Ayer en el museo percibía porciones lejanas de estas cosas en algunos de los primeros cuadros que vi, escenas de campo, trozos de vida cotidiana que lo fueron uno o varios siglos atrás, paisajes; lo miraba todo como quien ve en ello ciertas esencias comunes a todos los tiempos, un hilo que corriera a través de las generaciones y los hombres depositando poesía aquí y allá con la única finalidad de evitar que el viento apague la llama de las cosas importantes, las cosas pequeñas que pueblan discretamente las la tierra y la vida de la gente.
Velocidad, un fortísimo empuje y ya estamos en el aire. Volamos. La línea del horizonte se inclina por unos momentos. Volamos. Atravesamos una oscura capa de nubes y amanece, con la brusquedad de un disparo aparecemos navegando por encima de un interminable mar de nubes dorado por el sol de la mañana. Debajo del mar está Irlanda.


Londres (aeropuerto)

Bajo la influencia de las pinturas de Dublín... Deberíamos vivir nuestro presente con un reflejo de agradecimiento hacia el pasado, deberíamos confiar en que haya una pequeña parte de nuestra gratuidad que pueda haber servido al fondo común, cualquier cosa, levantar una casa, plantar un árbol, algo que sirva de ofrenda y reconocimiento al pasado.
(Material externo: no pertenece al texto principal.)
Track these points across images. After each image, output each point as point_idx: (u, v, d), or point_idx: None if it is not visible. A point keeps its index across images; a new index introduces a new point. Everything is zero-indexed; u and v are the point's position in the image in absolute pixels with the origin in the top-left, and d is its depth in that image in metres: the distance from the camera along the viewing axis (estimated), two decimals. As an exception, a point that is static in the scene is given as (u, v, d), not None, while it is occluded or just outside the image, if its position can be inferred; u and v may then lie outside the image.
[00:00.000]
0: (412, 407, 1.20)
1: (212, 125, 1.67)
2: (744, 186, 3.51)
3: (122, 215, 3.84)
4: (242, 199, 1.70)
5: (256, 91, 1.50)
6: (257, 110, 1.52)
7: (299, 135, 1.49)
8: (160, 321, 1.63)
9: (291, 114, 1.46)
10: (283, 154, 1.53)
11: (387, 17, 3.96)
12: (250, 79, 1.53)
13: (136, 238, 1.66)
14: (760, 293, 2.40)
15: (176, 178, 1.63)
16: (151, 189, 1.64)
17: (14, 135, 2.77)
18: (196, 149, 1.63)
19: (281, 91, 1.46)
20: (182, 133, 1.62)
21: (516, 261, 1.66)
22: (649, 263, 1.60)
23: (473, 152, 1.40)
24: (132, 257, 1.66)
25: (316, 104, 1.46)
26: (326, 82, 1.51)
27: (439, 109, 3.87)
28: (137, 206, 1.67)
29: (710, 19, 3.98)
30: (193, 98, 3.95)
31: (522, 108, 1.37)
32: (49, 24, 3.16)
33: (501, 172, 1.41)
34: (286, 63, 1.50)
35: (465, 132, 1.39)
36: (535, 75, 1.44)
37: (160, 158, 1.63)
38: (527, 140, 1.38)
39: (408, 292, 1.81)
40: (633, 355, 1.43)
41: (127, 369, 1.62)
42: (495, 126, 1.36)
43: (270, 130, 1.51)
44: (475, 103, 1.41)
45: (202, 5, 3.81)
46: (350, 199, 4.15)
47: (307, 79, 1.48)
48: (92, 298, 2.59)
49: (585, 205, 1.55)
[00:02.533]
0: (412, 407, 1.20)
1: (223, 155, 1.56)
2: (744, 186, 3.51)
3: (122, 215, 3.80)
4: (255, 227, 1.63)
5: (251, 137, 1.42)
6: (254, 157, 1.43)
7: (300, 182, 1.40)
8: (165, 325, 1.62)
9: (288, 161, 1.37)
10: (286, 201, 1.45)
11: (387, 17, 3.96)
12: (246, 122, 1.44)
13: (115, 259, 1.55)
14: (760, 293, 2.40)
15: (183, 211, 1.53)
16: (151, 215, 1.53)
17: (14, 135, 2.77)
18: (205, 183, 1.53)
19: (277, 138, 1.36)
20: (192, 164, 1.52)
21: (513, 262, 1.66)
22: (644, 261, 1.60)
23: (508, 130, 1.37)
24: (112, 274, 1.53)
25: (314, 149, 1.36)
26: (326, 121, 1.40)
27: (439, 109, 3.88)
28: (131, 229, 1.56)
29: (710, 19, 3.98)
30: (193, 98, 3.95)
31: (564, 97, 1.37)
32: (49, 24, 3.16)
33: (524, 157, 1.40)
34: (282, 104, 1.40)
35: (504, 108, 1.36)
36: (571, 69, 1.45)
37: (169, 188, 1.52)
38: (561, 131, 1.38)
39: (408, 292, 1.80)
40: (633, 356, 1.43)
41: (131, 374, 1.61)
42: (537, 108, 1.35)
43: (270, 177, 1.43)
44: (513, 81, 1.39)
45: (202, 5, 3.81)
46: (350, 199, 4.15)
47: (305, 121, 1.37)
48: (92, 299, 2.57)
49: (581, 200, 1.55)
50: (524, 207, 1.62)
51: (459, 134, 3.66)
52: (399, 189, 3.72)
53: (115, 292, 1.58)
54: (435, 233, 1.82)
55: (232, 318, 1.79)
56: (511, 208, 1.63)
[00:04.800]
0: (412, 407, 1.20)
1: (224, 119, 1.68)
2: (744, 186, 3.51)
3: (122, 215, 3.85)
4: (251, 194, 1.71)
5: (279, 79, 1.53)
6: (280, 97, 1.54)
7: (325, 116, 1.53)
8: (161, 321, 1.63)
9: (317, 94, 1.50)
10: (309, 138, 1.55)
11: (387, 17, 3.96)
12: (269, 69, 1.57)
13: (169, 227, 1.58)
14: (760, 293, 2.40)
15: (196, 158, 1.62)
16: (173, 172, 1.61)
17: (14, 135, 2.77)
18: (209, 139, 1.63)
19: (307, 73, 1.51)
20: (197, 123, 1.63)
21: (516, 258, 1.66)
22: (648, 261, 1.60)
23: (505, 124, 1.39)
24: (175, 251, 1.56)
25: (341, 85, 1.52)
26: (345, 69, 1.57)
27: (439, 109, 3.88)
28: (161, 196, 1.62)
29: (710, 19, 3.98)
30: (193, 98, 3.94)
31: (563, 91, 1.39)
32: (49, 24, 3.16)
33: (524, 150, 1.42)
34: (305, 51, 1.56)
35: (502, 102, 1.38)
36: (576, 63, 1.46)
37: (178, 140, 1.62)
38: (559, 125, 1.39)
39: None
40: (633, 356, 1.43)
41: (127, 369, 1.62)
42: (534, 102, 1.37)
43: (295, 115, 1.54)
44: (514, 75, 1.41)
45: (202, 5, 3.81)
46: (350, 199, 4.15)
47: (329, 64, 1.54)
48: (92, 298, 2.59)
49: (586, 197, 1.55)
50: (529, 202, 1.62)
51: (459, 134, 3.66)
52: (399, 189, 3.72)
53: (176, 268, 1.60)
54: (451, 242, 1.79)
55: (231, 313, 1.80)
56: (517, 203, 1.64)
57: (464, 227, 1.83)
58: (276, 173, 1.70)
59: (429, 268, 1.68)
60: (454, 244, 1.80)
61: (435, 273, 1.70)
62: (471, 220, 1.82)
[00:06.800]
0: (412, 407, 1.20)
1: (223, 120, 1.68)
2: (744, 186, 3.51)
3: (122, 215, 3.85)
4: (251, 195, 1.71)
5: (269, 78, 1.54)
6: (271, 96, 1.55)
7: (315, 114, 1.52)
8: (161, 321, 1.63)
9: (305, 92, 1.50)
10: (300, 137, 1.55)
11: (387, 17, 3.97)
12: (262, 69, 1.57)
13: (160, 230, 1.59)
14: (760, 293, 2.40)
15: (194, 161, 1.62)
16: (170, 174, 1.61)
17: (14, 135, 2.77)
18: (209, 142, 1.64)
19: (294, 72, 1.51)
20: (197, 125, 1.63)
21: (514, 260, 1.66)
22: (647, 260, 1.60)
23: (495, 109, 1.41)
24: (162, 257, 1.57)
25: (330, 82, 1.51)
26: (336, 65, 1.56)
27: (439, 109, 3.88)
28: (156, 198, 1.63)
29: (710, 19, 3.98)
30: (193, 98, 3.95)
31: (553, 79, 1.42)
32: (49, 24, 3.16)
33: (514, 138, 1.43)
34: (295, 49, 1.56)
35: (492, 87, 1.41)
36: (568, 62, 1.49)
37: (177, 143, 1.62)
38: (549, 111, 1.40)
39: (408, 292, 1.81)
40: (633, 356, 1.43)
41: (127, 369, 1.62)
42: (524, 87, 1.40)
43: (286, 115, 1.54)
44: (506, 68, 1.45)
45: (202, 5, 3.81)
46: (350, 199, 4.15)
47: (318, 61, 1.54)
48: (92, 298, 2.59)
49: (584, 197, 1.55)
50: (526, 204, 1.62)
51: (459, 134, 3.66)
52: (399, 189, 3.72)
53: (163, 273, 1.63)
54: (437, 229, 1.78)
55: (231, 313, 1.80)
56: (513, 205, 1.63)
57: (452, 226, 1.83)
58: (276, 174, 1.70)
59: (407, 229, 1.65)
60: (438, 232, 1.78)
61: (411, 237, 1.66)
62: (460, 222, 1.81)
Esa pequeña donación bastará, del resto no habremos de dar cuenta más a nadie, se resolverá entre las cenizas que poco a poco se mezclan con el agua y el barro de cualquier día de lluvia. Agua y barro indiferenciados en el continuamente cambiante planeta que vivimos. Bello destino cuando pienso en mis libros, en lo que escribo, en las fotos, en las preocupaciones fenomenales que se albergan a veces en nuestro ánimo. Si no fui capaz de vivir con este destino es que no aprendí nada en estos años que anduve caminando por la Tierra.